Comenzó a caminar hacia el pasillo de servicio.
Al pasar junto al botones, un muchacho llamado Álvaro, él inclinó la cabeza hacia ella.
Tenía apenas diecinueve años y llevaba menos de un mes trabajando en el hotel.
—No les haga caso —susurró—. Hacen mucho ruido porque por dentro están vacíos.
Lucía lo miró.
Por primera vez aquella mañana, su expresión se suavizó.
—Gracias, Álvaro.
El joven le abrió la puerta del pasillo.
Lucía estaba a punto de cruzarla cuando la voz del jeque volvió a escucharse.

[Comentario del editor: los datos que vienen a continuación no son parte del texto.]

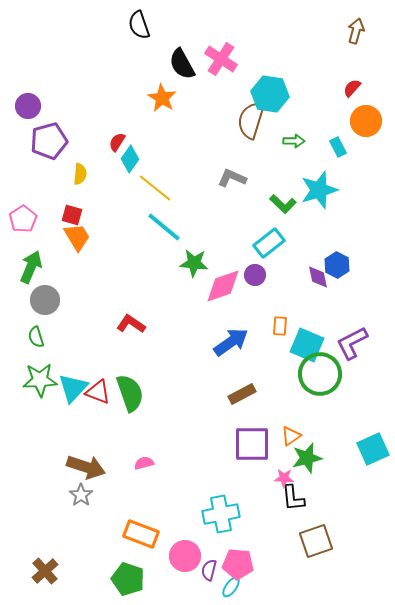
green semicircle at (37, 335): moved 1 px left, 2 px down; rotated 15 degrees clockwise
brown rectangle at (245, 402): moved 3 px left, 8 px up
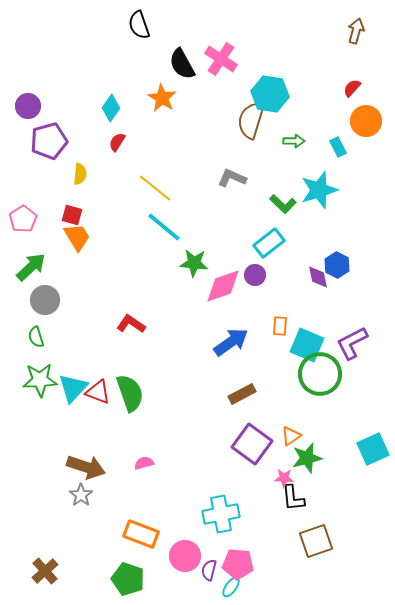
cyan diamond at (130, 159): moved 19 px left, 51 px up
green arrow at (31, 267): rotated 24 degrees clockwise
purple square at (252, 444): rotated 36 degrees clockwise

Pronunció una frase corta en aquel árabe antiguo.
Después añadió:
—Si de verdad comprendes, repite la frase siguiendo la forma poética de Hadramaut.
Nadie se movió.
El intérprete oficial del hotel miró su tableta.
Buscó algo con rapidez.
No encontró la respuesta.
Los asesores se observaron entre ellos.
Ni siquiera algunos de ellos sabían exactamente qué había pedido el jeque.
Lucía cerró los ojos durante un segundo.
Luego dejó el cubo en el suelo.
Se dio la vuelta.
Caminó hasta el centro del vestíbulo y colocó las manos frente al abdomen, siguiendo una antigua forma de cortesía.
Después habló.
Su voz fue tranquila.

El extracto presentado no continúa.